#### DATA FOR PROCESSING:

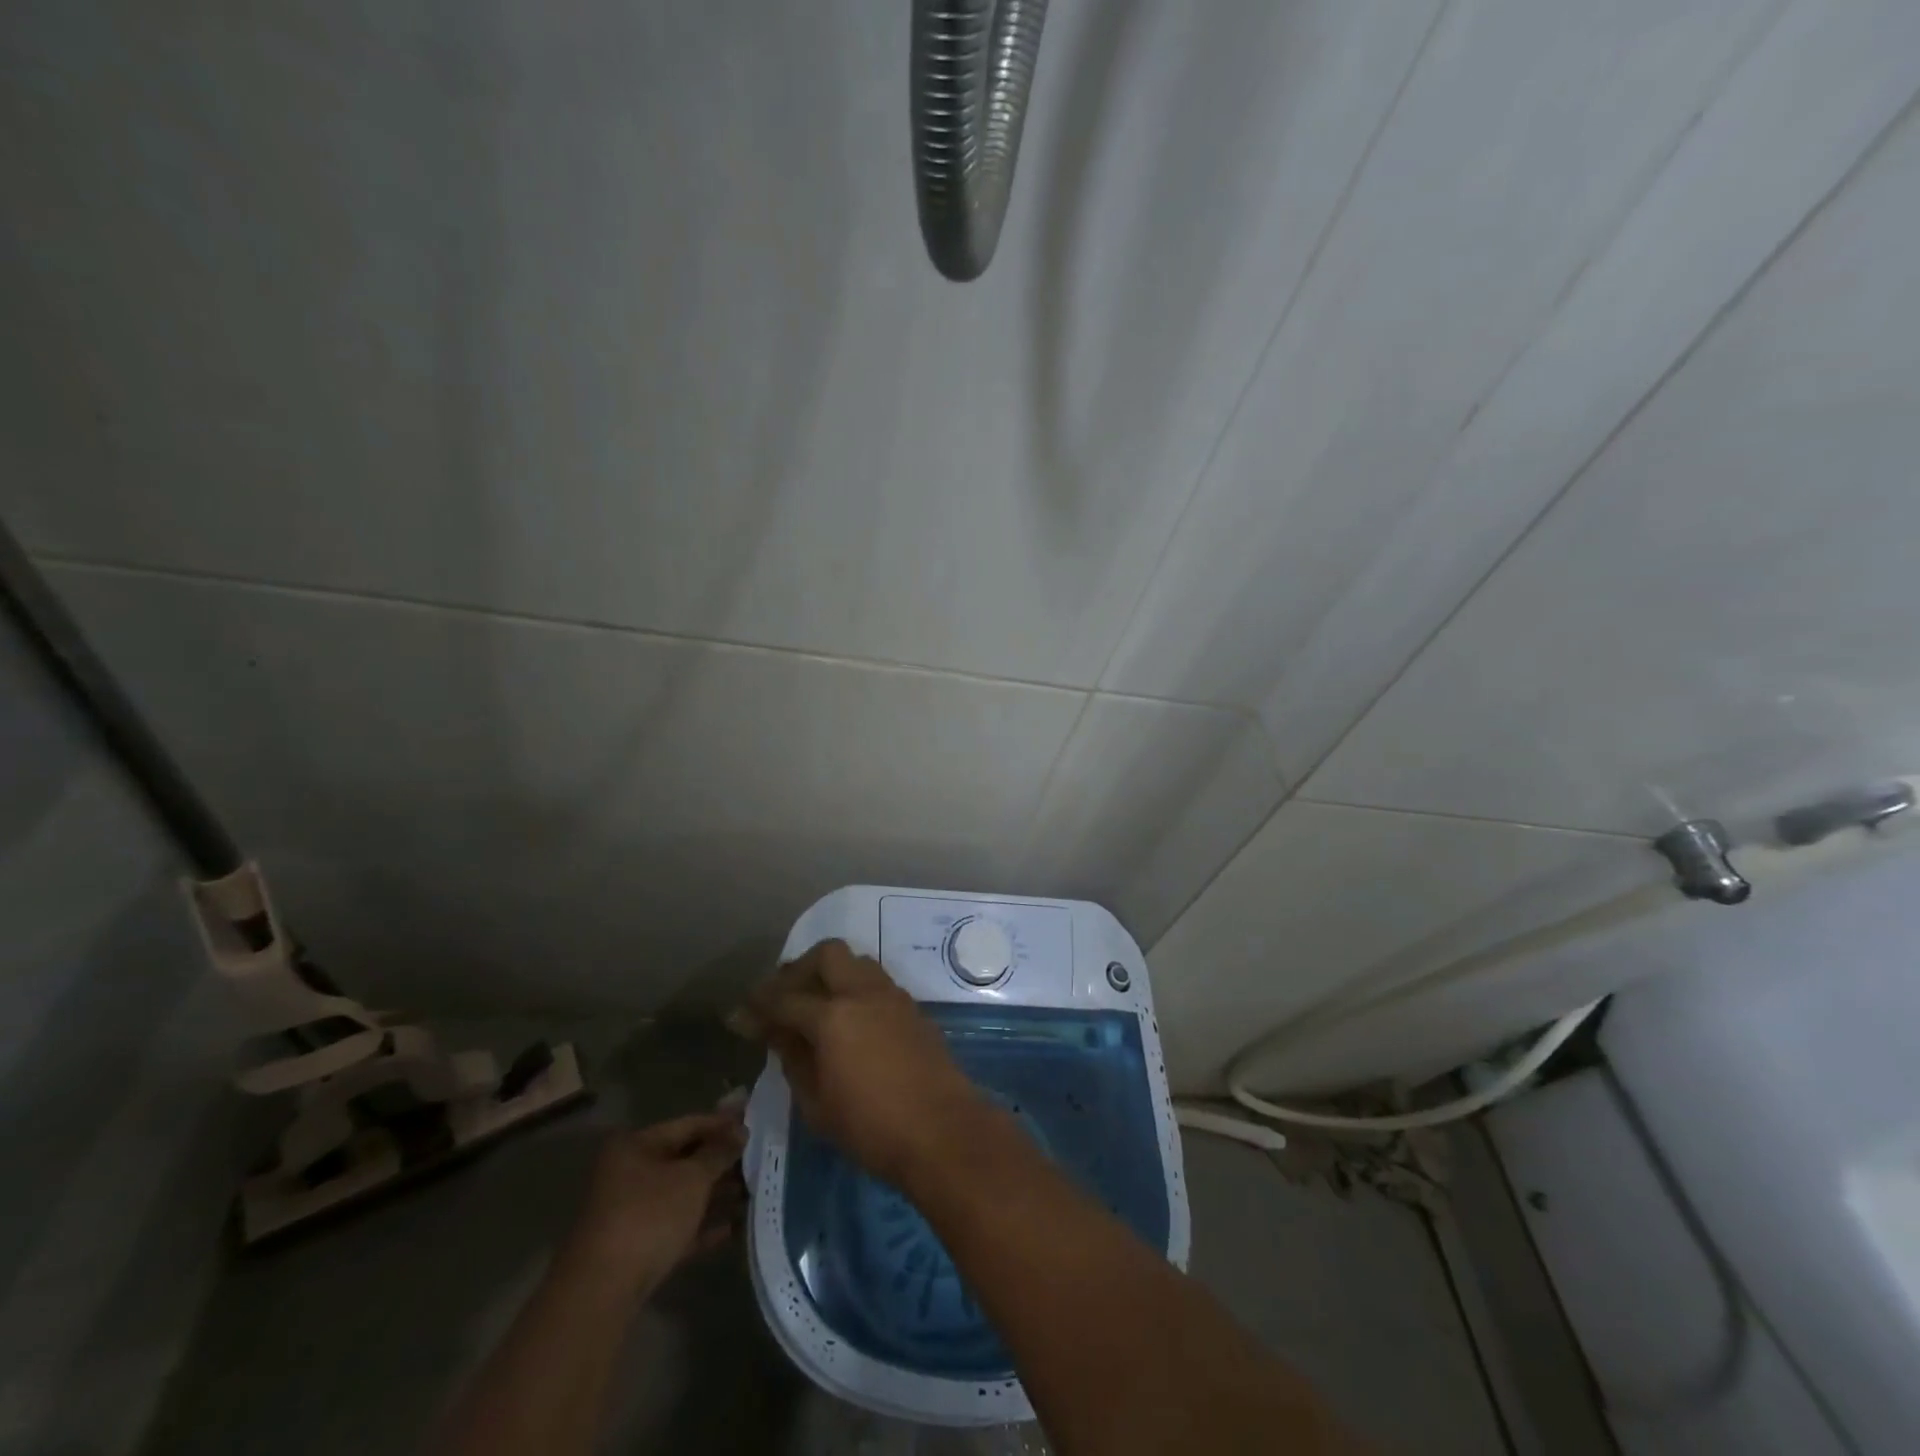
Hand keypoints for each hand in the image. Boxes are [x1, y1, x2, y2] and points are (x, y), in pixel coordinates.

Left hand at [564, 1111, 745, 1294]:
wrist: (602, 1292)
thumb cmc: (648, 1217)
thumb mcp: (692, 1178)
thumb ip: (719, 1152)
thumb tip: (740, 1131)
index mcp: (636, 1147)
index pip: (687, 1125)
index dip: (722, 1124)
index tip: (753, 1124)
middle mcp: (629, 1174)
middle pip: (684, 1160)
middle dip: (721, 1162)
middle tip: (758, 1160)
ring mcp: (630, 1213)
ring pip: (681, 1195)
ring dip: (715, 1195)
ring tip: (751, 1194)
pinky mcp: (635, 1248)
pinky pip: (675, 1227)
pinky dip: (701, 1226)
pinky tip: (732, 1228)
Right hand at [738, 939, 988, 1186]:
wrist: (943, 1130)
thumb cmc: (871, 1128)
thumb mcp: (816, 1103)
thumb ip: (793, 1058)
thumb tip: (776, 1032)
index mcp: (832, 1015)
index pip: (785, 999)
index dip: (758, 1006)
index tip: (740, 1016)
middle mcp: (863, 992)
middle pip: (826, 954)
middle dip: (798, 969)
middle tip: (782, 996)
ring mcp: (893, 996)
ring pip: (856, 962)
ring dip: (831, 973)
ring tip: (815, 1004)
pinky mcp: (912, 1008)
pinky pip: (876, 982)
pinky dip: (855, 988)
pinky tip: (848, 1019)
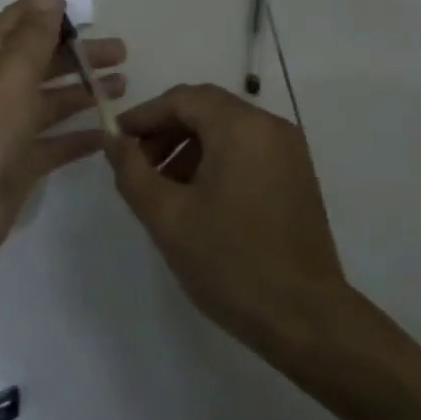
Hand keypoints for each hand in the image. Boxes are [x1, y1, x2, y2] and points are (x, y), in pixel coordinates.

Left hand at [0, 0, 125, 264]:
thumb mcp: (12, 68)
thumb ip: (36, 30)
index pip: (22, 21)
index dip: (52, 11)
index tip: (90, 8)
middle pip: (44, 61)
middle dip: (80, 54)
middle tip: (122, 53)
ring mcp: (9, 127)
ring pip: (53, 102)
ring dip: (84, 92)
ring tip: (124, 86)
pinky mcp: (21, 163)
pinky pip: (57, 144)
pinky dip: (80, 137)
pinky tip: (109, 134)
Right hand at [106, 84, 347, 345]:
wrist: (307, 320)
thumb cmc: (230, 262)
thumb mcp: (167, 217)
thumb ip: (132, 171)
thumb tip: (113, 140)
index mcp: (240, 127)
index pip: (181, 99)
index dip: (144, 115)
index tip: (117, 141)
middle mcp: (269, 126)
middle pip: (205, 108)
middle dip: (165, 130)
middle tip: (137, 164)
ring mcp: (289, 150)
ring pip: (226, 128)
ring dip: (189, 145)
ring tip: (163, 187)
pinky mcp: (297, 175)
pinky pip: (247, 148)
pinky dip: (216, 159)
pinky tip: (197, 197)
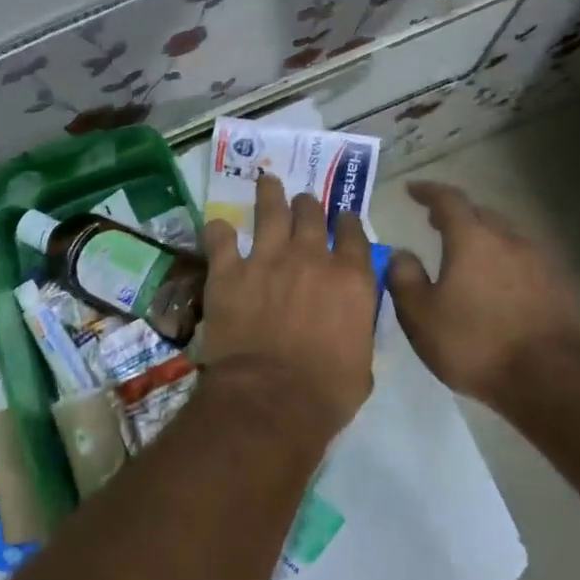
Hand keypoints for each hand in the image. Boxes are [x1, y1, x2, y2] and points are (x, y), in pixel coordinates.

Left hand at [201, 173, 378, 433]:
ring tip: (267, 181)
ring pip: (270, 211)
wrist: (271, 398)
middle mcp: (311, 258)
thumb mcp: (362, 361)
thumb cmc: (326, 391)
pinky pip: (221, 239)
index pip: (354, 234)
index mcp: (351, 279)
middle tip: (302, 202)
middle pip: (311, 214)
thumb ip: (356, 328)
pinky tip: (218, 227)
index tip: (342, 219)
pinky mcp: (229, 271)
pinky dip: (219, 232)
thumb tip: (349, 322)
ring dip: (269, 194)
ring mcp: (267, 260)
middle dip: (308, 205)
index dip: (347, 222)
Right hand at [387, 181, 579, 404]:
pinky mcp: (558, 286)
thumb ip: (404, 278)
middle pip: (481, 214)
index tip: (412, 190)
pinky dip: (503, 261)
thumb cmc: (473, 342)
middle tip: (434, 222)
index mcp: (472, 240)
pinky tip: (495, 283)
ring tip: (465, 254)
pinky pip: (523, 260)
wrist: (547, 378)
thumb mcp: (419, 315)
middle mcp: (509, 240)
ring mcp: (539, 262)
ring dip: (482, 237)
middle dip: (457, 214)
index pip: (448, 200)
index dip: (428, 192)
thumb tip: (401, 253)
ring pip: (506, 236)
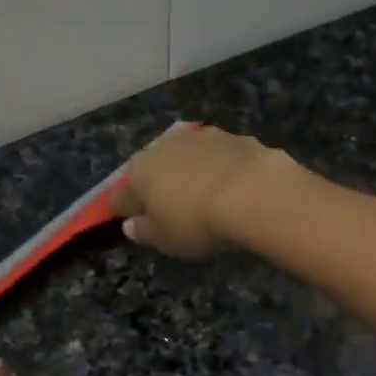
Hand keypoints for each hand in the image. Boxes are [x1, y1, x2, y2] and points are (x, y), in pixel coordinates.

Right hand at [109, 125, 291, 257]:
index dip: (129, 211)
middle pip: (156, 170)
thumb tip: (130, 225)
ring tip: (206, 195)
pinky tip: (233, 185)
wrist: (251, 191)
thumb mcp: (164, 239)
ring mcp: (200, 138)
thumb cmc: (196, 220)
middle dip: (161, 186)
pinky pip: (219, 156)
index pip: (124, 196)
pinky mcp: (233, 136)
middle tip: (175, 209)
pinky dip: (221, 168)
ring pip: (188, 158)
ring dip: (192, 172)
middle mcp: (164, 147)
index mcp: (140, 172)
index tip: (137, 223)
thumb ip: (143, 232)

#### BRIEF:
Copy the records shown above in their entirety and exactly; images are to be left out.

#### RESPONSE AREA:
Hand keypoints for each hand in the image. Boxes are [x1, y1, x2, y2] and points are (x, y), in pixel coordinates.

Left hand at [564, 1111, 745, 1294]:
wrist: (602, 1292)
thumb cmc: (648, 1217)
thumb mcp: (692, 1178)
thumb ip: (719, 1152)
thumb tip: (740, 1131)
index mcp: (636, 1147)
index pip: (687, 1125)
index dip: (722, 1124)
index tip: (753, 1124)
middle mcp: (629, 1174)
middle pip: (684, 1160)
middle dip: (721, 1162)
middle tip: (758, 1160)
ring mcp: (630, 1213)
ring pip: (681, 1195)
ring dip: (715, 1195)
ring tip: (751, 1194)
pinky mcp: (635, 1248)
pinky pip: (675, 1227)
pinky dip: (701, 1226)
pinky tip: (732, 1228)
Right hand at [738, 939, 988, 1186]:
wrist: (943, 1130)
thumb cmc: (871, 1128)
thumb mcp: (816, 1103)
thumb ip: (793, 1058)
thumb tip: (776, 1032)
index mcp: (832, 1015)
index pip: (785, 999)
index dip: (758, 1006)
index tip: (740, 1016)
middle mcp: (863, 992)
middle pip: (826, 954)
middle dip: (798, 969)
middle tip: (782, 996)
ring mcp: (893, 996)
ring pip: (856, 962)
ring dip: (831, 973)
ring tip: (815, 1004)
pinky mcp: (912, 1008)
pinky pip: (876, 982)
pinky dip: (855, 988)
pinky tip: (848, 1019)
Hand keypoints for each hand in the image. Boxes are [x1, y1, x2, y2] and points are (x, y), in pixel coordinates.

Left hand at [0, 0, 125, 264]:
thumb mcp: (12, 68)
thumb ip: (36, 30)
index pip: (22, 21)
index dip: (52, 11)
index tip: (90, 8)
middle pip: (44, 61)
middle dip: (80, 54)
middle tip: (122, 53)
ring mcp: (9, 127)
ring pip: (53, 102)
ring dip: (84, 92)
ring tip: (124, 86)
pinky mcp: (21, 163)
pinky pip: (57, 144)
pinky dip: (80, 137)
pinky tip: (109, 134)
Right hand at [106, 84, 347, 345]:
wrist: (307, 320)
thumb cmc: (230, 262)
thumb mcp: (167, 217)
thumb ip: (132, 171)
thumb tip: (113, 140)
index mcp: (240, 127)
index pip: (181, 99)
index dip: (144, 115)
index tip: (117, 141)
middle mcp: (269, 126)
middle pip: (205, 108)
middle dip: (165, 130)
middle tip: (137, 164)
ring mcp: (289, 150)
ring pip: (226, 128)
ring dip: (189, 145)
ring tip: (163, 187)
pinky mcp: (297, 175)
pinky pip: (247, 148)
pinky dip: (216, 159)
pinky tip: (197, 197)
Hand keypoints for each hand in the image. Boxes are [x1, y1, x2, y2] and points are (x, y), in pixel coordinates.

Left hand at [201, 173, 378, 433]:
ring tip: (267, 181)
ring pip: (270, 211)
wrist: (271, 398)
middle mcp: (311, 258)
thumb mcp: (362, 361)
thumb cmc: (326, 391)
pinky pip: (221, 239)
index pip: (354, 234)
index mcp: (351, 279)
middle tip: (302, 202)
middle pip: (311, 214)
thumb ip: (356, 328)
pinky tip: (218, 227)
index tip: (342, 219)
pinky mcp: (229, 271)
pinky dip: (219, 232)
thumb tip: (349, 322)
ring dip: (269, 194)
ring mcp: (267, 260)
middle dip: (308, 205)
index dip: (347, 222)
Right hand at [387, 181, 579, 404]:
pinky mcp: (558, 286)
thumb ip: (404, 278)
middle pip: (481, 214)
index tip: (412, 190)
pinky dip: (503, 261)
thumb cmc: (473, 342)
middle tip: (434, 222)
index mcp: (472, 240)
pinky tip: (495, 283)
ring tip: (465, 254)
pinky pip: (523, 260)
wrist: (547, 378)
thumb mcp: (419, 315)
middle mcp: (509, 240)
ring mcp: (539, 262)
ring dip: (482, 237)
middle dip: (457, 214)
index pip: (448, 200)
index dip: (428, 192)
thumb tip: (401, 253)
ring pip: (506, 236)
Hand keypoints for each hand in the image. Boxes are [x1, y1, x2, y2] and points are (x, y), in pixel coordinates.

Right hand at [109, 125, 291, 257]:
index dip: (129, 211)
middle pip: (156, 170)
thumb tip: (130, 225)
ring tip: (206, 195)
pinky tip: (233, 185)
wrist: (251, 191)
thumb mcp: (164, 239)
ring mcp: (200, 138)
thumb cmc: (196, 220)
middle dip: (161, 186)
pinky pip: (219, 156)
index pip: (124, 196)
pinky mcp: (233, 136)
middle tip: (175, 209)
pinky dip: (221, 168)
ring pip: (188, 158)
ring dip: (192, 172)
middle mcp: (164, 147)
index mcp: (140, 172)
index tip: (137, 223)
thumb ip: (143, 232)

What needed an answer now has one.